2.1 How to Comply to ISA/IEC 62443-4-2
The qualitative definition of Security Levels is provided in The ISA/IEC 62443 Approach to Security.
A quantitative evaluation of a product’s SL-C (Capability Security Level) needs to be performed to assign a specific level to the product. This quantitative evaluation is based on a list of Component Requirements (CRs) and associated Requirement Enhancements (REs), which are grouped in categories that are called Foundational Requirements.

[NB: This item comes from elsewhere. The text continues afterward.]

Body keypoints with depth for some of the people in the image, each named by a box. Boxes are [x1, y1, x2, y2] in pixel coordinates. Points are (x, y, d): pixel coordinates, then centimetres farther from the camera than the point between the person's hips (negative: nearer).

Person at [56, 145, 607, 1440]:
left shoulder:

The standard defines seven Foundational Requirements (FR1-to-7):
| FR1 | Identification and Authentication Control (IAC) |
| FR2 | Use Control (UC) |
| FR3 | System Integrity (SI) |
| FR4 | Data Confidentiality (DC) |
| FR5 | Restricted Data Flow (RDF) |
| FR6 | Timely Response to Events (TRE) |
| FR7 | Resource Availability (RA) |
Each Foundational Requirement is simply a logical grouping of individual sets each made up of one Component Requirement and, eventually, some Requirement Enhancements.
The standard provides tables that illustrate which CRs/REs are needed to reach each SL.

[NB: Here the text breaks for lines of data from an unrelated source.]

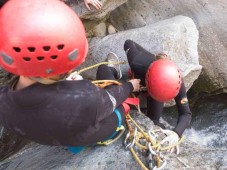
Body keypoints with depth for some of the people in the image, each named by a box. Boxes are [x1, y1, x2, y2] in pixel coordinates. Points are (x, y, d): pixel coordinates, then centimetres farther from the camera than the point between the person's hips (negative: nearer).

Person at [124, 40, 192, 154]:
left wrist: (176, 133, -59)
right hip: (139, 81, 0)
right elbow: (128, 43, -26)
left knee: (153, 119, 0)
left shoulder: (176, 82, -45)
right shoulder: (138, 62, -48)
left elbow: (186, 114, -40)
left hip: (157, 85, 0)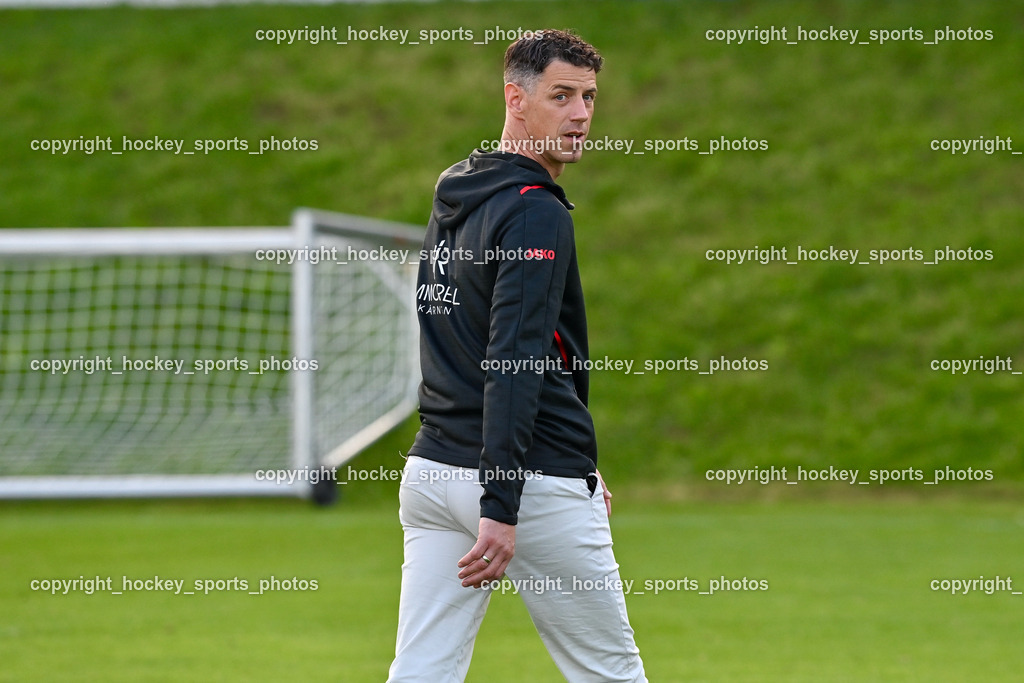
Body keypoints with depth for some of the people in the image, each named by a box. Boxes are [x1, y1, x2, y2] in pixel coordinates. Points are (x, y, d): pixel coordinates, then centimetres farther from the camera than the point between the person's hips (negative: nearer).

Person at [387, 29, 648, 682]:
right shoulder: (538, 214, -13)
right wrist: (502, 508, -28)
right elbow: (514, 364, -22)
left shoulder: (453, 202, 15)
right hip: (534, 485, -8)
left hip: (433, 471, 8)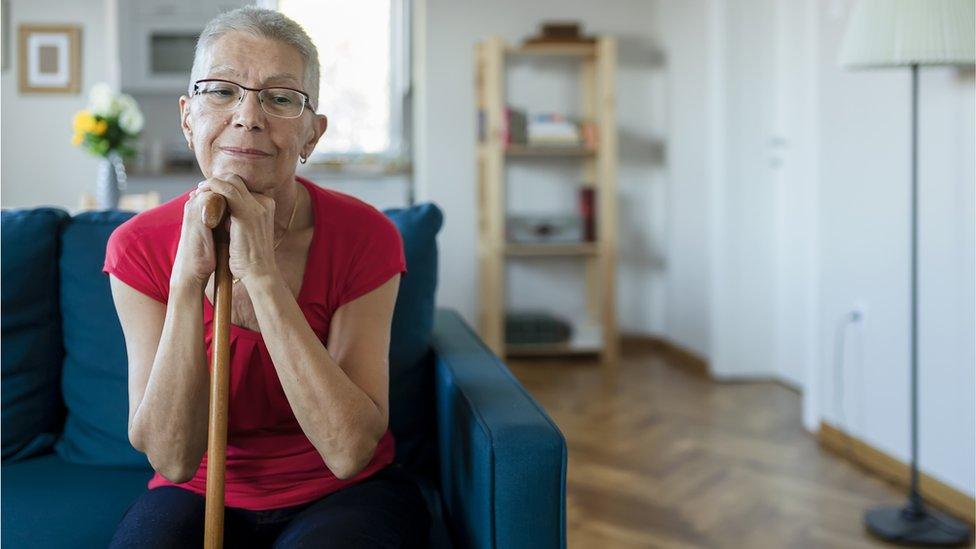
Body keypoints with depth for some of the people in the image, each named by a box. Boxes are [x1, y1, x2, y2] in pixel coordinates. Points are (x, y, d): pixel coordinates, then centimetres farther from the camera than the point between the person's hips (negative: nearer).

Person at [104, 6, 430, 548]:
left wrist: (261, 274, -27)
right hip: (199, 496, 1)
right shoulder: (138, 246, -9)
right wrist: (188, 277, -25)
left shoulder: (364, 235, -14)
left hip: (345, 496, 0)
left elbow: (350, 452, -22)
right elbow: (172, 458, -15)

The table below provides a quantitative evaluation example based on requirement number 7 (strength of password-based authentication) of the first foundational requirement category (Identification and Authentication Control).
There are two REs associated with this CR. The tick marks appearing in the table indicate whether the CR or RE is needed to reach a given SL.

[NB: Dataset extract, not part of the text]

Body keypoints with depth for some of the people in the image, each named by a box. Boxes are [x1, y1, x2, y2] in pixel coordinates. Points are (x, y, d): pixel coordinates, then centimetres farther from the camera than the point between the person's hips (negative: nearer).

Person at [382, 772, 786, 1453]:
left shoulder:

| SL1 | SL2 | SL3 | SL4 | |
|---|---|---|---|---|
| CR1.7 – Strength of Password-Based Authentication | ✔ | ✔ | ✔ | ✔ |
| RE1.7.1 – Password Generation and Lifetime Restrictions for Human Users | ✔ | ✔ | ||
| RE1.7.2 – Password Lifetime Restrictions for All Users | ✔ |
As an example evaluation:
- If the component does not satisfy the base CR, its SL will be 0.
- If the component satisfies only the base CR, its SL will be 2.
- If the component satisfies the base CR and the first RE(1), its SL will be 3.
- If the component satisfies the base CR, both RE(1) and RE(2), its SL will be 4.
This evaluation must be repeated across all CR/RE groups belonging to each FR category. The total SL for the product under consideration is the minimum SL achieved over all these evaluations. In conclusion, to meet a targeted security level (SL), all the requirements must be met.